◆ MATERIAL SHOWN
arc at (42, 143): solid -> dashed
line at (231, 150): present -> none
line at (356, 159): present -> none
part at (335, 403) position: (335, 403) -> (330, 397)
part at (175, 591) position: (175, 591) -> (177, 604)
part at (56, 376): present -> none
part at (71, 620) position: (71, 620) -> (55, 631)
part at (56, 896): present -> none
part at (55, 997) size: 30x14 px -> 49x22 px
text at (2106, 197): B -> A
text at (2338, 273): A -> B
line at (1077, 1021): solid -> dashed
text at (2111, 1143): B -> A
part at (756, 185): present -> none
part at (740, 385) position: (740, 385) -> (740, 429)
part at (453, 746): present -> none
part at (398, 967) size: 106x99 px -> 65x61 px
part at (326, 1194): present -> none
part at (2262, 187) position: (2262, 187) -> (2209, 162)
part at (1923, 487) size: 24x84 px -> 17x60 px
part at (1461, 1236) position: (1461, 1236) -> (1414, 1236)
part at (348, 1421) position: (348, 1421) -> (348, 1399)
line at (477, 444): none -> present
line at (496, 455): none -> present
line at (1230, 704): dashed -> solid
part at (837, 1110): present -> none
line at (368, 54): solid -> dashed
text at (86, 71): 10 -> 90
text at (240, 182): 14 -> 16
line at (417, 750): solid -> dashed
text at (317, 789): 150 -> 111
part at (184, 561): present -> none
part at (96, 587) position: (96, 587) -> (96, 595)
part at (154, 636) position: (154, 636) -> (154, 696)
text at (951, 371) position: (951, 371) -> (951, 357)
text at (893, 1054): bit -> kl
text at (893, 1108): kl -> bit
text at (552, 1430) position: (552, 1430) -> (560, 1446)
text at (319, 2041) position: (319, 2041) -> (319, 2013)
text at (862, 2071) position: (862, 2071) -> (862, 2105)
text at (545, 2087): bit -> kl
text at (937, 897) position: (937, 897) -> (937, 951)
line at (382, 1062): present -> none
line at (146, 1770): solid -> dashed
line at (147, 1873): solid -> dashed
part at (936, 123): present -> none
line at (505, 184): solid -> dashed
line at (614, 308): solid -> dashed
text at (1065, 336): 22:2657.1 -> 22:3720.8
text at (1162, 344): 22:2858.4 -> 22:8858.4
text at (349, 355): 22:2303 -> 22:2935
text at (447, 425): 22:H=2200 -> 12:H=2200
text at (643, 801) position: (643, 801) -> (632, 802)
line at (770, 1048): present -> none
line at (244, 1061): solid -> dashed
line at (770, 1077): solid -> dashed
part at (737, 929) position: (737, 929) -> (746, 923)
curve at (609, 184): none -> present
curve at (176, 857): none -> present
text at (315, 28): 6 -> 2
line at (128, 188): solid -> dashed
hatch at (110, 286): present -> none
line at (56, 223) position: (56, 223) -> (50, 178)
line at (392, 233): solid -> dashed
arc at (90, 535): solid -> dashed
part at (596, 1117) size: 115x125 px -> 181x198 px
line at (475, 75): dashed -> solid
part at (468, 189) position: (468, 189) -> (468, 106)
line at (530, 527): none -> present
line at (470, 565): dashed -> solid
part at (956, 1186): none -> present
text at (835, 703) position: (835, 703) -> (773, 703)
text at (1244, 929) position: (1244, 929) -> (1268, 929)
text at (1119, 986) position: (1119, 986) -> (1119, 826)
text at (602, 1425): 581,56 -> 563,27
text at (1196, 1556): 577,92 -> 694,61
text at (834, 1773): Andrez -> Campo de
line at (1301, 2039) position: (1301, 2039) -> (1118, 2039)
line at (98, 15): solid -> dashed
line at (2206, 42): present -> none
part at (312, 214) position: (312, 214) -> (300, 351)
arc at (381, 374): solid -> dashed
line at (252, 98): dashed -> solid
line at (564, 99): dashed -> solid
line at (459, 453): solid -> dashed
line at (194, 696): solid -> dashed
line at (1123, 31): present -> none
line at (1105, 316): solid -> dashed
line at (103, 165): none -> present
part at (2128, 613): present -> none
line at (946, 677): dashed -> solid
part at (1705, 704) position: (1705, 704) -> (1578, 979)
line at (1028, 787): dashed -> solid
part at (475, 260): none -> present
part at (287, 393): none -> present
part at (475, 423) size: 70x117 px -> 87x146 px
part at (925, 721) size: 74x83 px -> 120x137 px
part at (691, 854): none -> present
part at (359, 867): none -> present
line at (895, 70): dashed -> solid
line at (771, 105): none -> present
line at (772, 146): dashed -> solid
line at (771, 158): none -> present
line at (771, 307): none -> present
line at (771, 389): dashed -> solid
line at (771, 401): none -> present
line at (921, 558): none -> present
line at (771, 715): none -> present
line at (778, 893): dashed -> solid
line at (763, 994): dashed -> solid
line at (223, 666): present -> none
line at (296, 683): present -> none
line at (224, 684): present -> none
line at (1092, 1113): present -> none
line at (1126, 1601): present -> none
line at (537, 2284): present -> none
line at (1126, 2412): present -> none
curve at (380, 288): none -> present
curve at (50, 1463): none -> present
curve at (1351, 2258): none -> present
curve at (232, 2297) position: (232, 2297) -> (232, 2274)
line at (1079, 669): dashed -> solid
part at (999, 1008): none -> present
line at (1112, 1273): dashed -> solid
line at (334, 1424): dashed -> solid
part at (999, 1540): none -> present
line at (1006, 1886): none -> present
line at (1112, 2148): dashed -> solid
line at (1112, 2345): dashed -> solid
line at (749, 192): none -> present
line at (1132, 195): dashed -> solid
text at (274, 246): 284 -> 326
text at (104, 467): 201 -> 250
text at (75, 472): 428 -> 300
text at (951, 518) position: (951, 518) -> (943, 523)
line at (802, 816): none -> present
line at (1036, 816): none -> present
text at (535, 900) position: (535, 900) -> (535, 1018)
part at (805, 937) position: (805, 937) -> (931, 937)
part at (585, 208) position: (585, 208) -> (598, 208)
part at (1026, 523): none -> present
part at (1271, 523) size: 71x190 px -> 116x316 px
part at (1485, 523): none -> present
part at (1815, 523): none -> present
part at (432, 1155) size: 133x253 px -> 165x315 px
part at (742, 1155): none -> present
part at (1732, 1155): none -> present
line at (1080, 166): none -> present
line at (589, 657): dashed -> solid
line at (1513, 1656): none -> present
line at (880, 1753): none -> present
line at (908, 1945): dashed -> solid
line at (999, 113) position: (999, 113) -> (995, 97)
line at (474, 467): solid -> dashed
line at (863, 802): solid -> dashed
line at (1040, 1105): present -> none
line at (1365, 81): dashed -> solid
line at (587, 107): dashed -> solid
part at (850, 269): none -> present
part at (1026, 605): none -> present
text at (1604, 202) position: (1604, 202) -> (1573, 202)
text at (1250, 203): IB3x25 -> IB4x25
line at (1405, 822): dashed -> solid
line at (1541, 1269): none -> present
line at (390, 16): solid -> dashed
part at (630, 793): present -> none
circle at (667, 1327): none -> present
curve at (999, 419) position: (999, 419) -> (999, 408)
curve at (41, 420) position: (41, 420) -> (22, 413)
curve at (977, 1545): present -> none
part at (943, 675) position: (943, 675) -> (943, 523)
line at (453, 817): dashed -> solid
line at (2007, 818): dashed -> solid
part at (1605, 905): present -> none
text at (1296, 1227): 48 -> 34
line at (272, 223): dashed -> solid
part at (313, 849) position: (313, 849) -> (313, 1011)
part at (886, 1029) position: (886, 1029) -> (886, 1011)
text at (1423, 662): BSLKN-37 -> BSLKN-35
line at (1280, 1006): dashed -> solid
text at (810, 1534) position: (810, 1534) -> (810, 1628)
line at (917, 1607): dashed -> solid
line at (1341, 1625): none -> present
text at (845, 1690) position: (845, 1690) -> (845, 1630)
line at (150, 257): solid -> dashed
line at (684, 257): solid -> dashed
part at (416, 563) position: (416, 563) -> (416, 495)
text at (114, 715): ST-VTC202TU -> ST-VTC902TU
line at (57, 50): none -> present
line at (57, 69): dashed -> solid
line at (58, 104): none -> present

◆ PROBLEM
Render every line of the listing above as a Markdown table with two columns, Row for the row number and Listing line for the line itself, and omit any blank lines.

◆ REPLY
| Row | Listing line |
|---|---|
| 1 | arc at (42, 143): solid -> dashed |
| 2 | line at (231, 150): present -> none |
| 3 | line at (356, 159): present -> none |
| 4 | part at (335, 403) position: (335, 403) -> (330, 397) |
| 5 | part at (175, 591) position: (175, 591) -> (177, 604) |
| 6 | part at (56, 376): present -> none |
| 7 | part at (71, 620) position: (71, 620) -> (55, 631) |
| 8 | part at (56, 896): present -> none |
| 9 | part at (55, 997) size: 30x14 px -> 49x22 px |
| 10 | text at (2106, 197): B -> A |
| 11 | text at (2338, 273): A -> B |
| 12 | line at (1077, 1021): solid -> dashed |
| 13 | text at (2111, 1143): B -> A |
| 14 | part at (756, 185): present -> none |
| 15 | part at (740, 385) position: (740, 385) -> (740, 429) |
| 16 | part at (453, 746): present -> none |
| 17 | part at (398, 967) size: 106x99 px -> 65x61 px |
| 18 | part at (326, 1194): present -> none |
| 19 | part at (2262, 187) position: (2262, 187) -> (2209, 162) |
| 20 | part at (1923, 487) size: 24x84 px -> 17x60 px |
| 21 | part at (1461, 1236) position: (1461, 1236) -> (1414, 1236) |
| 22 | part at (348, 1421) position: (348, 1421) -> (348, 1399) |
| 23 | line at (477, 444): none -> present |
| 24 | line at (496, 455): none -> present |
| 25 | line at (1230, 704): dashed -> solid |
| 26 | part at (837, 1110): present -> none |
| 27 | line at (368, 54): solid -> dashed |
| 28 | text at (86, 71): 10 -> 90 |
| 29 | text at (240, 182): 14 -> 16 |
| 30 | line at (417, 750): solid -> dashed |
| 31 | text at (317, 789): 150 -> 111 |
| 32 | part at (184, 561): present -> none |
| 33 | part at (96, 587) position: (96, 587) -> (96, 595) |
| 34 | part at (154, 636) position: (154, 636) -> (154, 696) |
| 35 | text at (951, 371) position: (951, 371) -> (951, 357) |
| 36 | text at (893, 1054): bit -> kl |
| 37 | text at (893, 1108): kl -> bit |
| 38 | text at (552, 1430) position: (552, 1430) -> (560, 1446) |
| 39 | text at (319, 2041) position: (319, 2041) -> (319, 2013) |
| 40 | text at (862, 2071) position: (862, 2071) -> (862, 2105) |
| 41 | text at (545, 2087): bit -> kl |
| 42 | text at (937, 897) position: (937, 897) -> (937, 951) |
| 43 | line at (382, 1062): present -> none |
| 44 | line at (146, 1770): solid -> dashed |
| 45 | line at (147, 1873): solid -> dashed |
| 46 | part at (936, 123): present -> none |
| 47 | line at (505, 184): solid -> dashed |
| 48 | line at (614, 308): solid -> dashed |
| 49 | text at (1065, 336): 22:2657.1 -> 22:3720.8 |
| 50 | text at (1162, 344): 22:2858.4 -> 22:8858.4 |
| 51 | text at (349, 355): 22:2303 -> 22:2935 |
| 52 | text at (447, 425): 22:H=2200 -> 12:H=2200 |
| 53 | text at (643, 801) position: (643, 801) -> (632, 802) |
| 54 | line at (770, 1048): present -> none |
| 55 | line at (244, 1061): solid -> dashed |
| 56 | line at (770, 1077): solid -> dashed |
| 57 | part at (737, 929) position: (737, 929) -> (746, 923) |
| 58 | curve at (609, 184): none -> present |
| 59 | curve at (176, 857): none -> present |
| 60 | text at (315, 28): 6 -> 2 |
| 61 | line at (128, 188): solid -> dashed |
| 62 | hatch at (110, 286): present -> none |
| 63 | line at (56, 223) position: (56, 223) -> (50, 178) |
| 64 | line at (392, 233): solid -> dashed |
| 65 | arc at (90, 535): solid -> dashed |
| 66 | part at (596, 1117) size: 115x125 px -> 181x198 px |
| 67 | line at (475, 75): dashed -> solid |
| 68 | part at (468, 189) position: (468, 189) -> (468, 106) |
| 69 | line at (530, 527): none -> present |
| 70 | line at (470, 565): dashed -> solid |
| 71 | part at (956, 1186): none -> present |
| 72 | text at (835, 703) position: (835, 703) -> (773, 703) |
| 73 | text at (1244, 929) position: (1244, 929) -> (1268, 929) |
| 74 | text at (1119, 986) position: (1119, 986) -> (1119, 826) |
| 75 | text at (602, 1425): 581,56 -> 563,27 |
| 76 | text at (1196, 1556): 577,92 -> 694,61 |
| 77 | text at (834, 1773): Andrez -> Campo de |
| 78 | line at (1301, 2039) position: (1301, 2039) -> (1118, 2039) |
| 79 | line at (98, 15): solid -> dashed |
| 80 | line at (2206, 42): present -> none |
| 81 | part at (312, 214) position: (312, 214) -> (300, 351) |
| 82 | arc at (381, 374): solid -> dashed |
| 83 | line at (252, 98): dashed -> solid |
| 84 | line at (564, 99): dashed -> solid |
| 85 | line at (459, 453): solid -> dashed |
| 86 | line at (194, 696): solid -> dashed |
| 87 | line at (1123, 31): present -> none |
| 88 | line at (1105, 316): solid -> dashed |
| 89 | line at (103, 165): none -> present |
| 90 | part at (2128, 613): present -> none |
| 91 | line at (946, 677): dashed -> solid |
| 92 | part at (1705, 704) position: (1705, 704) -> (1578, 979) |
| 93 | line at (1028, 787): dashed -> solid |
| 94 | part at (475, 260): none -> present |
| 95 | part at (287, 393): none -> present |
| 96 | part at (475, 423) size: 70x117 px -> 87x146 px |
| 97 | part at (925, 721) size: 74x83 px -> 120x137 px |
| 98 | part at (691, 854): none -> present |
| 99 | part at (359, 867): none -> present |
| 100 | line at (895, 70): dashed -> solid |
| 101 | line at (771, 105): none -> present |
| 102 | line at (772, 146): dashed -> solid |
| 103 | line at (771, 158): none -> present |
| 104 | line at (771, 307): none -> present |
| 105 | line at (771, 389): dashed -> solid |
| 106 | line at (771, 401): none -> present |
| 107 | line at (921, 558): none -> present |
| 108 | line at (771, 715): none -> present |
| 109 | line at (778, 893): dashed -> solid |
| 110 | line at (763, 994): dashed -> solid |
| 111 | line at (223, 666): present -> none |
| 112 | line at (296, 683): present -> none |
| 113 | line at (224, 684): present -> none |
| 114 | line at (1092, 1113): present -> none |
| 115 | line at (1126, 1601): present -> none |
| 116 | line at (537, 2284): present -> none |
| 117 | line at (1126, 2412): present -> none |
| 118 | curve at (380, 288): none -> present |
| 119 | curve at (50, 1463): none -> present |
| 120 | curve at (1351, 2258): none -> present |
| 121 | curve at (232, 2297) position: (232, 2297) -> (232, 2274) |
| 122 | line at (1079, 669): dashed -> solid |
| 123 | part at (999, 1008): none -> present |
| 124 | line at (1112, 1273): dashed -> solid |
| 125 | line at (334, 1424): dashed -> solid |
| 126 | part at (999, 1540): none -> present |
| 127 | line at (1006, 1886): none -> present |
| 128 | line at (1112, 2148): dashed -> solid |
| 129 | line at (1112, 2345): dashed -> solid |
| 130 | line at (749, 192): none -> present |
| 131 | line at (1132, 195): dashed -> solid |
| 132 | text at (274, 246): 284 -> 326 |
| 133 | text at (104, 467): 201 -> 250 |
| 134 | text at (75, 472): 428 -> 300 |
| 135 | text at (951, 518) position: (951, 518) -> (943, 523) |
| 136 | line at (802, 816): none -> present |
| 137 | line at (1036, 816): none -> present |
| 138 | text at (535, 900) position: (535, 900) -> (535, 1018) |
| 139 | part at (805, 937) position: (805, 937) -> (931, 937) |
| 140 | part at (585, 208) position: (585, 208) -> (598, 208) |
| 141 | part at (1026, 523): none -> present |
| 142 | part at (1271, 523) size: 71x190 px -> 116x316 px |
| 143 | part at (1485, 523): none -> present |
| 144 | part at (1815, 523): none -> present |
| 145 | part at (432, 1155) size: 133x253 px -> 165x315 px |
| 146 | part at (742, 1155): none -> present |
| 147 | part at (1732, 1155): none -> present |
| 148 | line at (1080, 166): none -> present |
| 149 | line at (589, 657): dashed -> solid |
| 150 | line at (1513, 1656): none -> present |
| 151 | line at (880, 1753): none -> present |
| 152 | line at (908, 1945): dashed -> solid |
| 153 | line at (999, 113) position: (999, 113) -> (995, 97) |
| 154 | line at (474, 467): solid -> dashed |
| 155 | line at (863, 802): solid -> dashed |
| 156 | line at (1040, 1105): present -> none |
| 157 | line at (1365, 81): dashed -> solid |
| 158 | line at (587, 107): dashed -> solid |
| 159 | part at (850, 269): none -> present |
| 160 | part at (1026, 605): none -> present |
| 161 | text at (1604, 202) position: (1604, 202) -> (1573, 202) |
| 162 | text at (1250, 203): IB3x25 -> IB4x25 |
| 163 | line at (1405, 822): dashed -> solid |
| 164 | line at (1541, 1269): none -> present |
| 165 | line at (390, 16): solid -> dashed |
| 166 | part at (630, 793): present -> none |
| 167 | circle at (667, 1327): none -> present |
| 168 | curve at (999, 419) position: (999, 419) -> (999, 408) |
| 169 | curve at (41, 420) position: (41, 420) -> (22, 413) |
| 170 | curve at (977, 1545): present -> none |
| 171 | part at (943, 675) position: (943, 675) -> (943, 523) |
| 172 | line at (453, 817): dashed -> solid |
| 173 | line at (2007, 818): dashed -> solid |
| 174 | part at (1605, 905): present -> none |
| 175 | text at (1296, 1227): 48 -> 34 |
| 176 | line at (272, 223): dashed -> solid |
| 177 | part at (313, 849) position: (313, 849) -> (313, 1011) |
| 178 | part at (886, 1029) position: (886, 1029) -> (886, 1011) |
| 179 | text at (1423, 662): BSLKN-37 -> BSLKN-35 |
| 180 | line at (1280, 1006): dashed -> solid |
| 181 | text at (810, 1534) position: (810, 1534) -> (810, 1628) |
| 182 | line at (917, 1607): dashed -> solid |
| 183 | line at (1341, 1625): none -> present |
| 184 | text at (845, 1690) position: (845, 1690) -> (845, 1630) |
| 185 | line at (150, 257): solid -> dashed |
| 186 | line at (684, 257): solid -> dashed |
| 187 | part at (416, 563) position: (416, 563) -> (416, 495) |
| 188 | text at (114, 715): ST-VTC202TU -> ST-VTC902TU |
| 189 | line at (57, 50): none -> present |
| 190 | line at (57, 69): dashed -> solid |
| 191 | line at (58, 104): none -> present |